In „Man On Wire“ indes wird ein Spiel mit dem Rezipienten inszeniert. Eigentlich eine Dokumentation über den Seiltänzer Philippe Petit, der Mitte der 1970er-Jahre einen 45-minütigen Drahtseilakt ohne Netz und doppelten Boden zwischen den beiden neu errichteten Türmen vollführte, scheint der eigentliche Protagonist des Dokumentarfilms trotz seiner waghalsigen Artistennummer nicht der Seiltänzer Petit sondern das Gebäude selbst zu sein. Durch die ständige Präsenz der Türme im Film nämlich wird ihre Absenz in der Gegenwart erst deutlich. Das World Trade Center wird zum Zeichen und die Erinnerung an Petits Kunststück gleichsam zur Evokation einer Vergangenheit ohne das Wissen den schmerzhaften Einschnitt ‚9-11‘. Petits Aktion mag ein Stück New Yorker Stadtfolklore sein, doch der Erfolg des Films weltweit lässt sich nur mit Sharpes ständigem Verweis auf die Türme als Symbol einer kulturellen Zäsur deuten, auch wenn dieses Element niemals in „Man On Wire“ angesprochen wird.

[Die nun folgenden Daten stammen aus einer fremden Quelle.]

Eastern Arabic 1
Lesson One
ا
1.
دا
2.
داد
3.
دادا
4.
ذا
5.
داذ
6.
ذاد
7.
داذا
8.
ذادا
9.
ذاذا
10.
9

So kann beobachtet werden, wie die drei Phasen der künstlerischen Auseinandersetzung mit 9-11 Ergebnis einer fast als natürlich zu bezeichnenden narrativen Entwicklung sind. Das anfängliche, schockierte Verschweigen und Verschleiern verweigert sich bewusst der voyeuristischen Nachfrage seitens der Massenmedien. Erst nach einigen Jahren folgt eine Phase der direkten Auseinandersetzung, die jedoch, zumal in der amerikanischen Literatur und im amerikanischen Film, geballt und teilweise (kommerziell) berechnend erscheint. Zehn Jahre nach 9-11 scheint dann keine direkte Auseinandersetzung mehr stattzufinden, sondern 9-11 tatsächlich vornehmlich als universell erkennbares Zeichen verwendet zu werden, das es den Autoren oder Filmemachern erlaubt, ein postmodernes Spiel mit dem Rezipienten zu treiben.

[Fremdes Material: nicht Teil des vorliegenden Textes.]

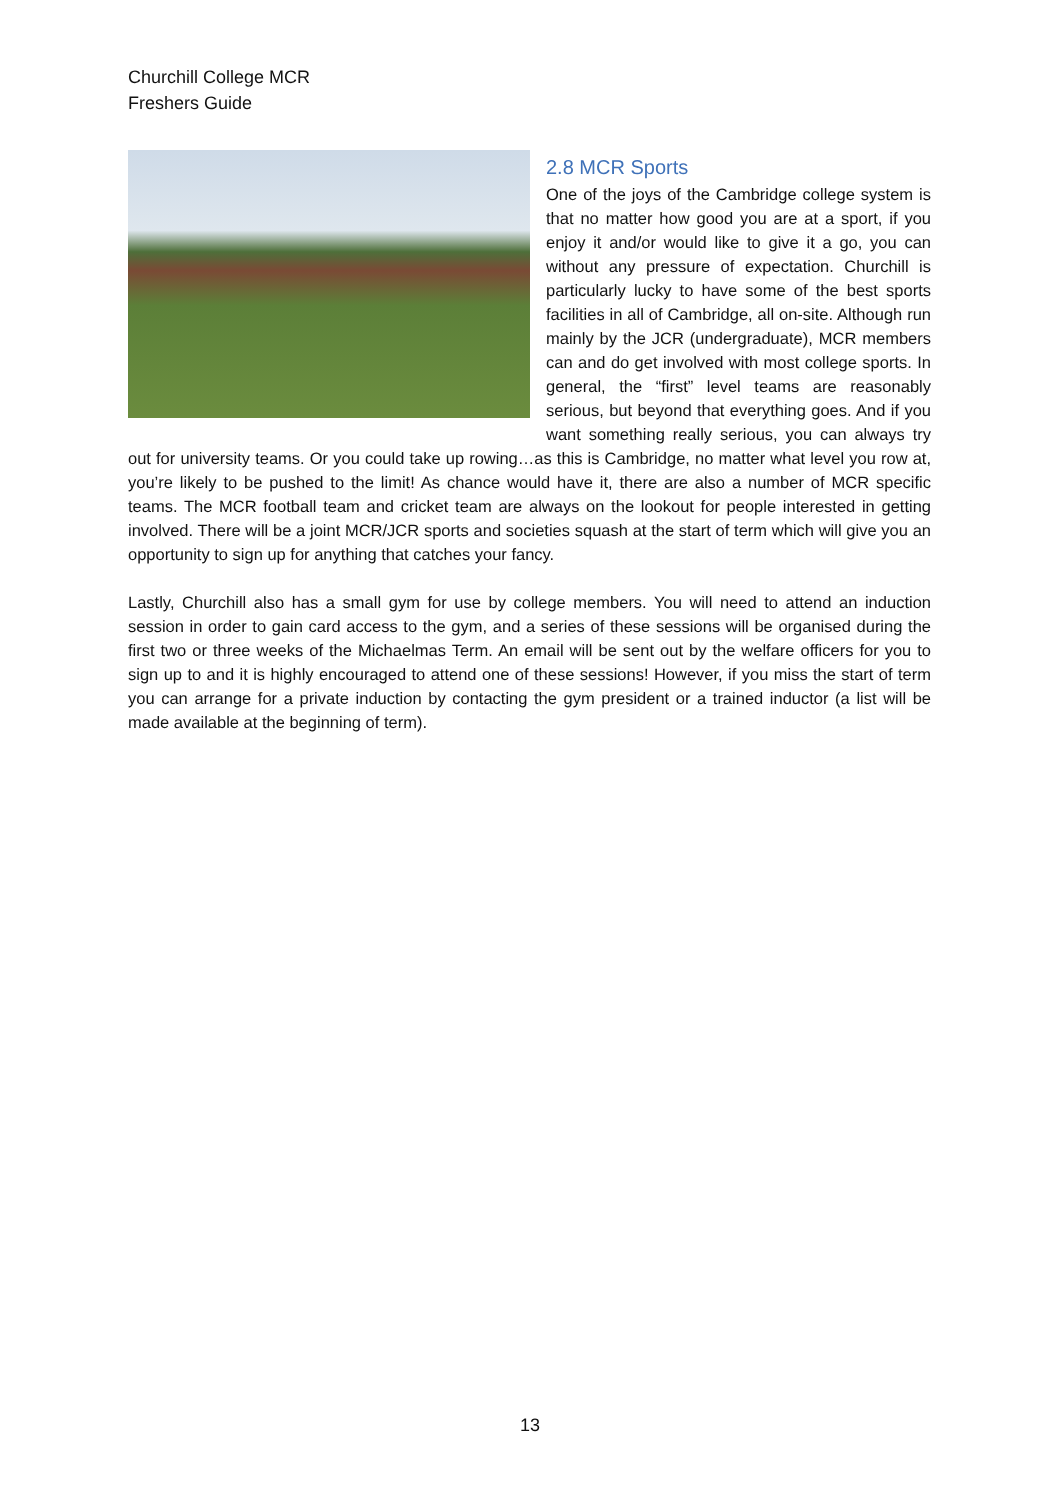Churchill College MCR
Freshers Guide
2.8 MCR Sports
One of the joys of the Cambridge college system is that no matter how good you are at a sport, if you enjoy it and/or would like to give it a go, you can without any pressure of expectation. Churchill is particularly lucky to have some of the best sports facilities in all of Cambridge, all on-site. Although run mainly by the JCR (undergraduate), MCR members can and do get involved with most college sports. In general, the “first” level teams are reasonably serious, but beyond that everything goes. And if you want something really serious, you can always try out for university teams. Or you could take up rowing…as this is Cambridge, no matter what level you row at, you’re likely to be pushed to the limit! As chance would have it, there are also a number of MCR specific teams. The MCR football team and cricket team are always on the lookout for people interested in getting involved. There will be a joint MCR/JCR sports and societies squash at the start of term which will give you an opportunity to sign up for anything that catches your fancy.
Lastly, Churchill also has a small gym for use by college members. You will need to attend an induction session in order to gain card access to the gym, and a series of these sessions will be organised during the first two or three weeks of the Michaelmas Term. An email will be sent out by the welfare officers for you to sign up to and it is highly encouraged to attend one of these sessions! However, if you miss the start of term you can arrange for a private induction by contacting the gym president or a trained inductor (a list will be made available at the beginning of term).
13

Hierzu ist es besonders wichtig herauszustellen, dass trotz der wenigen (wenn auch prominenten) Beispiele eine Gesamttendenz des Schreibens in der amerikanischen Literatur zu beobachten ist, die versucht, das Ereignis 9-11 als teil amerikanischer Realität anzuerkennen und damit ästhetisch umzugehen. Auch jüngere Romane wie Jonathan Lethems „Freedom“ oder Joseph O’Neills „Netherlands“ bis hin zu einem New Yorker Epos wie „Let The Great World Spin“ von Colum McCann oder einem Thriller wie Richard Prices „Lush Life“, die allesamt vordergründig nichts mit 9-11 zu tun haben, setzen sich mit dem Thema mehr oder weniger verdeckt, jedoch intensiv auseinander.

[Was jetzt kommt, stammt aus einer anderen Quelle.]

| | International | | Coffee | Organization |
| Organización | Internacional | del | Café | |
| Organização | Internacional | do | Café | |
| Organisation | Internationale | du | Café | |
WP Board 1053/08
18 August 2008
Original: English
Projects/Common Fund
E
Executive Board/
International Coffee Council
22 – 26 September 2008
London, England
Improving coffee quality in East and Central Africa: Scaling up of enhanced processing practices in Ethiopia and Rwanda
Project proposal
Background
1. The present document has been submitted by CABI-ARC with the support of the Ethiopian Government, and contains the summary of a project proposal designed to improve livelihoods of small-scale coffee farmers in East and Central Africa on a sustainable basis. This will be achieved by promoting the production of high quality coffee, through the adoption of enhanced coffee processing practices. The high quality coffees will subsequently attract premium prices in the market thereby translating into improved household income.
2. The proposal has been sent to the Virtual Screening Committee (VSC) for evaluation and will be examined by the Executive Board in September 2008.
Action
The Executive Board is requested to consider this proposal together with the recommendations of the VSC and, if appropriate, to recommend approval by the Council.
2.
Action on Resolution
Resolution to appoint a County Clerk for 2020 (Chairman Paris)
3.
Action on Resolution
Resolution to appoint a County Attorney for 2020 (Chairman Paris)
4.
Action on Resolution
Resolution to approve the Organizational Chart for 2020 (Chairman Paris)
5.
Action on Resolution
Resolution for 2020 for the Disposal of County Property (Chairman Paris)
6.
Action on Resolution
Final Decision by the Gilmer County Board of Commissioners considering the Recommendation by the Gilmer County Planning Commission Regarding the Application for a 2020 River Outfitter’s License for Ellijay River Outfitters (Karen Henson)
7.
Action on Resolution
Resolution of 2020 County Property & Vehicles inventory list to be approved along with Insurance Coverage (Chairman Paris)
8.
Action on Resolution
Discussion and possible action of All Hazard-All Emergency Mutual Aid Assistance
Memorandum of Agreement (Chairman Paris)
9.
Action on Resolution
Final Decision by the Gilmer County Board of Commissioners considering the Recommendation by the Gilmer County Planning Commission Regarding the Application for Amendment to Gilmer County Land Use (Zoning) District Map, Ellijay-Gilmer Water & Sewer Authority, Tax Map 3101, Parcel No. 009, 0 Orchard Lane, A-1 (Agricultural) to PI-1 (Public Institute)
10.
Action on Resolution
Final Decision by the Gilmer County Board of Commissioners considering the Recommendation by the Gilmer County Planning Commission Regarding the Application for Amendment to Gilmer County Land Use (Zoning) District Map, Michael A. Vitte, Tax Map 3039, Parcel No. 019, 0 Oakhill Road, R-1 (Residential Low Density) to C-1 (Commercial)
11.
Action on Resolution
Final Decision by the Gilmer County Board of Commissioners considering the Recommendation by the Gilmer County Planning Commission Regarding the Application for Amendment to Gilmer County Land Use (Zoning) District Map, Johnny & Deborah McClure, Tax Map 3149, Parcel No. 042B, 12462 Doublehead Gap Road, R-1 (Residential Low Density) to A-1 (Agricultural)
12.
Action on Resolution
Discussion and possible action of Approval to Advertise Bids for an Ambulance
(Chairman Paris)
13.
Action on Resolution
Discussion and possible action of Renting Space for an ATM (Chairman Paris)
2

Ob gerade aufgrund der Universalität des Zeichens ‚9-11‘ jedoch von einer globalen kulturellen oder künstlerischen Zäsur gesprochen werden kann, ist indes fraglich. Man müsste den Gesamtkomplex ‚9-11‘ berücksichtigen, das heißt von der Heraufbeschwörung kultureller oder religiöser Konflikte über die kriegerischen Auseinandersetzungen im Nahen Osten, die den Anschlägen folgten bis hin zur unmittelbaren medialen Reaktion auf die jüngsten Anschläge in Norwegen: Obwohl sich schnell abzeichnete, dass die Terrorakte keinesfalls bisher bekannten islamistischen Mustern folgten, waren sich die Fernsehexperten in den ersten Stunden einig, dass es sich hier um islamistische Täter handeln musste; zu nah scheinen noch die Bilder des 11. September 2001 um eine rationale, reflektierte Auseinandersetzung zu erlauben. Ob jedoch hierin tatsächlich eine Zäsur liegt, wird die Zeit zeigen.